Thursday Water Cooler

In Terms Of Global Governance, We Might Have To Settle For Good Enough
Stewart Patrick makes a case in Foreign Affairs that in terms of global governance, there may be a need to let go of hopes of good governance in favor of “good enough” governance.

“The clutter is unsightly and unwieldy, but it has some advantages, as well. No single multilateral body could handle all the world’s complex transnational problems, let alone do so effectively or nimbly. And the plurality of institutions and forums is not always dysfunctional, because it can offer states the chance to act relatively deftly and flexibly in responding to new challenges. But regardless of what one thinks of the current global disorder, it is clearly here to stay, and so the challenge is to make it work as well as possible,” he writes.

The chaos is not limited to the Security Council he adds.

“Despite modest management reforms, the UN Secretariat and many UN agencies remain opaque, and their budgeting and operations are hamstrung by outdated personnel policies that encourage cronyism. Within the UN General Assembly, meanwhile, irresponsible actors who play to the galleries often dominate debates, and too many resolutions reflect encrusted regional and ideological blocs that somehow persist long after their sell-by date.

“With the Security Council dominated by the old guard, rising powers have begun eyeing possible alternative venues for achieving influence and expressing their concerns. Shifts in global power have always ultimately produced shifts in the institutional superstructure, but what is distinctive today is the simultaneous emergence of multiple power centers with regional and potentially global aspirations.”

Andrew Browne writes in The Wall Street Journal about the dangerous rivalry developing between Japan and China.

“In theory, a simultaneous flowering of these two economies should have a benefit for each other—and, therefore, the whole region.
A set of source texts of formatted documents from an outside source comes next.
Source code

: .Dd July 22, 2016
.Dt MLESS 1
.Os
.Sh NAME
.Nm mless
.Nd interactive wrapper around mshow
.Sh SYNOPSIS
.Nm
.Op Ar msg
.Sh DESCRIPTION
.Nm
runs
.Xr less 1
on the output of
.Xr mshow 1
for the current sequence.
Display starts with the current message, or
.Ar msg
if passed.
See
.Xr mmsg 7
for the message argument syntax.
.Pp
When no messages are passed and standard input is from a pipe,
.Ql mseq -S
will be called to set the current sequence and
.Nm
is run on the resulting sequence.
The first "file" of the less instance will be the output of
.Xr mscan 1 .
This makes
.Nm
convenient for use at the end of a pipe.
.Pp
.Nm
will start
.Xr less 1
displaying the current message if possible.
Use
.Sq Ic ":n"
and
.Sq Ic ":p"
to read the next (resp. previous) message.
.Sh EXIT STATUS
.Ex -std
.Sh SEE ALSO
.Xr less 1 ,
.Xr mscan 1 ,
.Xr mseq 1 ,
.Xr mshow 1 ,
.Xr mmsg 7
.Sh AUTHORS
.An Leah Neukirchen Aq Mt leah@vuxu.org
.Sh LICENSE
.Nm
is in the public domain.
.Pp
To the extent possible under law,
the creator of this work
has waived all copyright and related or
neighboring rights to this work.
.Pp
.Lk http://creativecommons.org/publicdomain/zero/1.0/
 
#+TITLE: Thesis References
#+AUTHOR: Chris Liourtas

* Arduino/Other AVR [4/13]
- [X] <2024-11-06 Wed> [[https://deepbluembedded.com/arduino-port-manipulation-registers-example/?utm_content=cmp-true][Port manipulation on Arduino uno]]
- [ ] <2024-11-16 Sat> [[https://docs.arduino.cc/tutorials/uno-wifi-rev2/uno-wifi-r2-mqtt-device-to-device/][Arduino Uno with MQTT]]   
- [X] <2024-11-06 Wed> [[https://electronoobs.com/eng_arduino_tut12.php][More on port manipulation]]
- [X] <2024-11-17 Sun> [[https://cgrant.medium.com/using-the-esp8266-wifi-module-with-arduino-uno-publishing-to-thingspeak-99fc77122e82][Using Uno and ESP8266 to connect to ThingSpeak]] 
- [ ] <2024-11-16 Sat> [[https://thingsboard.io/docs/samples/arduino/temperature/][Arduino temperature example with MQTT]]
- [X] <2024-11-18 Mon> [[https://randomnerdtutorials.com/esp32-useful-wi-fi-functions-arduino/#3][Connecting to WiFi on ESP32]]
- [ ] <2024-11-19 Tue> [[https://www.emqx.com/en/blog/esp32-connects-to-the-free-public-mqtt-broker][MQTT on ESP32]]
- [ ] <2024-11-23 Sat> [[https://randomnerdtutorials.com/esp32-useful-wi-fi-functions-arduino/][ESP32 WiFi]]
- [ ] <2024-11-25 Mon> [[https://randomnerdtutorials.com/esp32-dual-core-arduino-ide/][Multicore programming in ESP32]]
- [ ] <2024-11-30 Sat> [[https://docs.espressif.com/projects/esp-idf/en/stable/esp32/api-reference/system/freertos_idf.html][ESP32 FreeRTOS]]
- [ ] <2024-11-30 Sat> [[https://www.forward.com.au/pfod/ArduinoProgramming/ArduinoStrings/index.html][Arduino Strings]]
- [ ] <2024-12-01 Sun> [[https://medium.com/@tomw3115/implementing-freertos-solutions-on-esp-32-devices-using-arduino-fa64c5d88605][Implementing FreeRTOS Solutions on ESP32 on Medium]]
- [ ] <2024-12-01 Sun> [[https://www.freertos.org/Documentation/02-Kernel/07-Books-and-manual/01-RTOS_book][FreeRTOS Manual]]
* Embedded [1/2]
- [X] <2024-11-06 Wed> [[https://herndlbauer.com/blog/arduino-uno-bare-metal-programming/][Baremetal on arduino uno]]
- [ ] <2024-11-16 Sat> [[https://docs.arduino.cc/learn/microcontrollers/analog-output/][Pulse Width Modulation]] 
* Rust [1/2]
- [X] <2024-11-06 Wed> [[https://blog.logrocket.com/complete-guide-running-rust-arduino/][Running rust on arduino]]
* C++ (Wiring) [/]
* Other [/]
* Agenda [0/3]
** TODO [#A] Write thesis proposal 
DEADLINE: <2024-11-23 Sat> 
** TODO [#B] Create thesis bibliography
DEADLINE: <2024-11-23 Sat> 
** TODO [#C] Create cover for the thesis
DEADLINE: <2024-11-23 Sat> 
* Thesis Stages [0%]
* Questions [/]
They are, after all, immensely complementary: Japan has formidable industrial organization, technological mastery and financial depth; China is a fount of lower-end manufactures and agricultural produce.

“The reality, though, is that politics are driving them apart. Spurring the economic ambitions of both Mr. Xi and Mr. Abe is a nationalism that’s rooted in their brutally contested recent past.”

That rivalry has emerged at the global financial meeting in Davos, Switzerland, reports The Los Angeles Times.

Beginning with a speech by Japanese Prime Minister Shinzo Abe that outlined his fiscal policies, more commoly known as Abenomics.

“‘We must restrain military expansion in Asia … which otherwise could go unchecked,’ Abe warned the global business and political delegates without specifically naming China. ‘If peace and stability were shaken in Asia, the knock-on effect for the entire world would be enormous.’

“Obviously alluding to Beijing’s impressive economic performance over the last decade, Abe warned that “the dividend of growth in Asia must not be wasted on military expansion.’ Abe also called for making military budgets ‘completely transparent,’ another dig at China.”

0oNew Book Examines The Post-WWII Relationship Between Jews And Germans
Yascha Mounk, a 31-year-old German Jew who’s a doctoral candidate at Harvard, writes in a new book, Stranger in My Own Country: A Jewish Family in Modern Germany about his own search for an identity and explores German attitudes toward Jews during the 70 years following the Holocaust.

“Perhaps this is the most important lesson from Mounk’s book: Ethnic alienation is more personal than political. Mounk speaks German without an accent; he looks similar to his fellow countrymen; he doesn’t even observe major Jewish holidays. Yet growing up in Germany in the 1990s and 2000s, he felt totally different from his peers. Almost implausibly, the abstract idea of collective national guilt defined his everyday life in a big way,” The Atlantic’s Emma Green says in reviewing the book.

Does Wealth And Inequality Produce Poverty?
Dan Mitchell, a senior fellow at the Cato Institute, takes on the assertion being made by some financial leaders in Davos that inequality is contributing to an increase in poverty. Citing academic research, he makes a distinction between wealth earned through graft and wealthy earned through work saying that “wealth achieved via government is cronyism, and that contributes to economic stagnation.”

He builds on that statement saying, “The bottom line is that the poor aren’t poor because of honest rich people. The poor are suffering because of big government, including the cronyism that lines the pockets of dishonest companies and individuals that feed at the public trough. Unfortunately, many insider leftists are perfectly content with those policies and they use inequality to distract voters from the real problem,” he argues in The Commentator.